Actually, that's a sign. I'm way more into talking about how Mario Kart is exactly my type of game than I'm into talking about the book I'm supposed to be reviewing. It's not that Guy In Real Life is a bad book, per se. It's just... not a good one, either.

It's the classic story of "a guy and a girl from two very different lifestyles have a meet-cute(-but-awkward-too) and then end up falling in love through various quirky incidents that shift up and down the scale of believability." It's so classic that I was bored. It's a constant set-up of "obstacle - obstacle hurdled" repeated until the book ends, with a bizarre obstacle that was basically every 90s/early 2000s parent's worst chatroom nightmare.

Boy has a weird, not-very-friendly friend who's super into something the way Boy is into Girl? Check. Girl has a cast of cardboard, often pointless friends who don't like Boy? Check. Girl has another suitor who goes toe-to-toe with Boy? Check. It's all so generic. While Svetlana did have something of a unique voice, she came off a lot as obnoxious rather than individualistic, and I don't even know what was going on with Lesh.

I'm bored just talking about it. It's not as much rage-fuel as a John Green book but that just makes it drab to talk about. Two stars, find some other, actually quirky contemporary teen romance.

April 8, 2015

4/8/15 - A Memoir

This review is actually for last week's book, which I didn't get to because of extenuating circumstances. And that's my excuse for not having a review for this week - homework. Forgive me. Just when I was caught up, right? Oh, well. Summer break is coming.

But last week, I was successful, with both completing the book and enjoying it. Behold: my review of the inimitable Stephen King's On Writing.

Before I dive into the review, I should admit that I have only read one piece of King fiction before, and that's not even one of his horror ones: it was The Dark Tower, which I enjoyed greatly despite being really confused. I've read more Stephen Lawhead than Stephen King - perhaps a crime, perhaps not.
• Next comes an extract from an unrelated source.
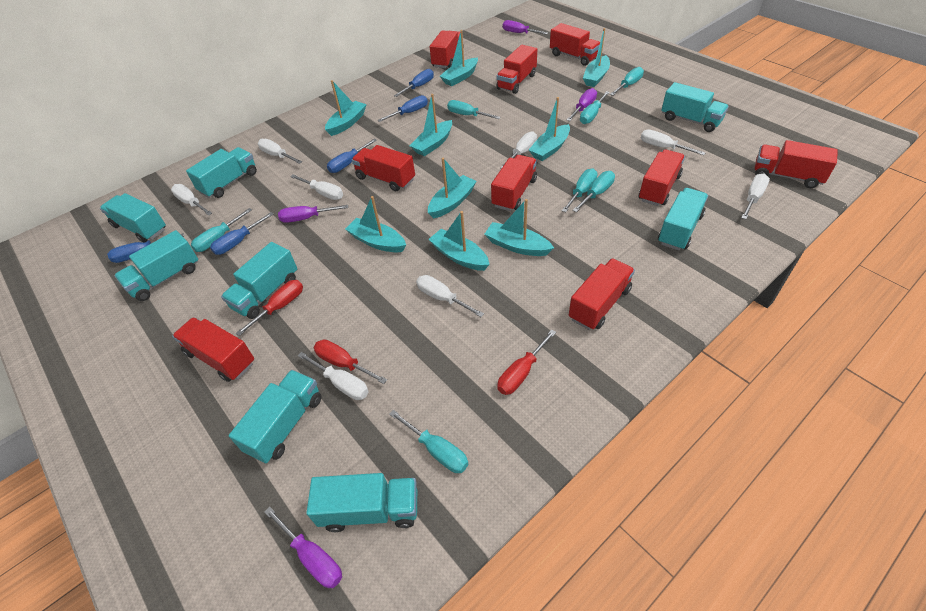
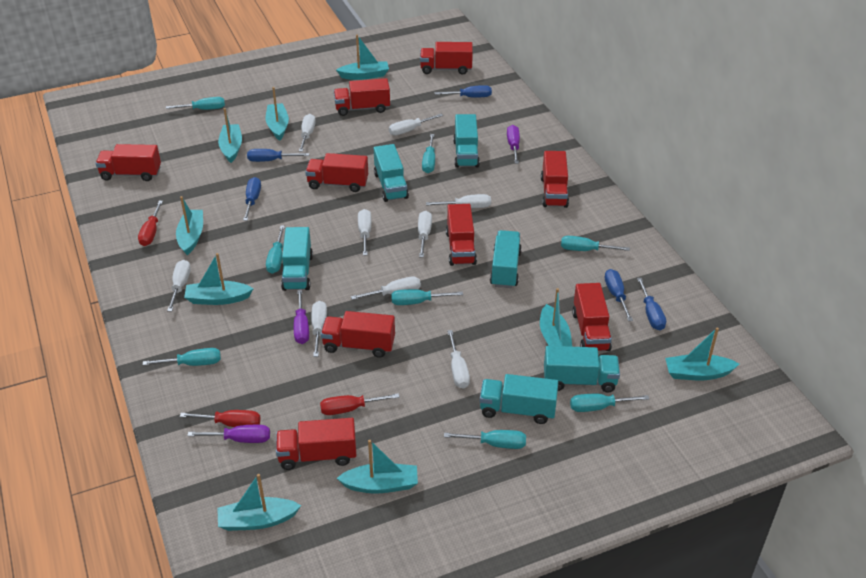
purple screwdriver: [264,507,342,588] [278,205,348,223] [503,20,548,35] [567,88,597,121] = 4 -> [187,425,270,443] [294,290,309,344] [507,125,520,164] = 3
turquoise screwdriver: [191,208,252,252] [389,410,469,473] [447,100,501,119] [562,168,598,212] [572,171,615,212] [580,91,610,124] [610,67,644,96] = 7 -> [143,348,221,366] [166,97,225,110] [266,226,285,274] [391,289,463,305] [422,134,435,173] [444,430,526,449] [561,236,630,251] [570,394,649,412] = 8
turquoise truck: [100,193,166,243] [114,230,198,301] [186,147,257,198] [221,242,297,319] [229,370,322,463] [306,473,417,532] [658,188,708,251] [661,82,729,132] = 8 -> [281,227,313,291] [374,144,409,202] [453,114,480,168] [480,374,558,424] [490,230,522,288] [544,346,620,393] = 6
white screwdriver: [171,184,212,216] [258,139,302,164] [290,174,343,200] [298,352,369,400] [416,275,484,317] [500,131,537,169] [641,130,705,155] [741,173,770,219] = 8 -> [167,260,191,312] [299,114,316,152] [311,301,327,357] [351,277,421,300] [358,209,371,256] [389,114,443,135] [418,211,432,258] [426,194,491,208] [447,330,470,389] = 9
But I am a huge fan of King himself, and his attitude towards writing. He's hilarious, for one thing - don't let the horror thing scare you away. He's a witty guy. I had to put the book down a couple times to laugh (the poison ivy, oh my gosh).

But more than that, he's experienced. He's got a lot of disappointment and success and years under his belt. It doesn't matter that I don't gel with 100% of his opinions on writing and the writing process; I still have to respect them, because he has for sure been doing something right. He doesn't command respect, but you can't help but give it to him, reading this book.
He's also genuine. Any writer that doesn't let you in on the hardships that come with fiction-writing are selling you something, and King never does this. He's truthful, and his transparency makes this easy to read, both physically and spiritually, if that makes sense.

If you're a writer, please read this (unless language really bothers you/would distract from his message). Just to know the experiences of an author who's more experienced than 95% of us writers-to-be ever will. And if you're not a writer, why not read it anyway? It's relatively brief, and if you want some King context, it'll be fun. I don't know any reason (besides the language, for my more sensitive audiences) why I wouldn't recommend this to anyone.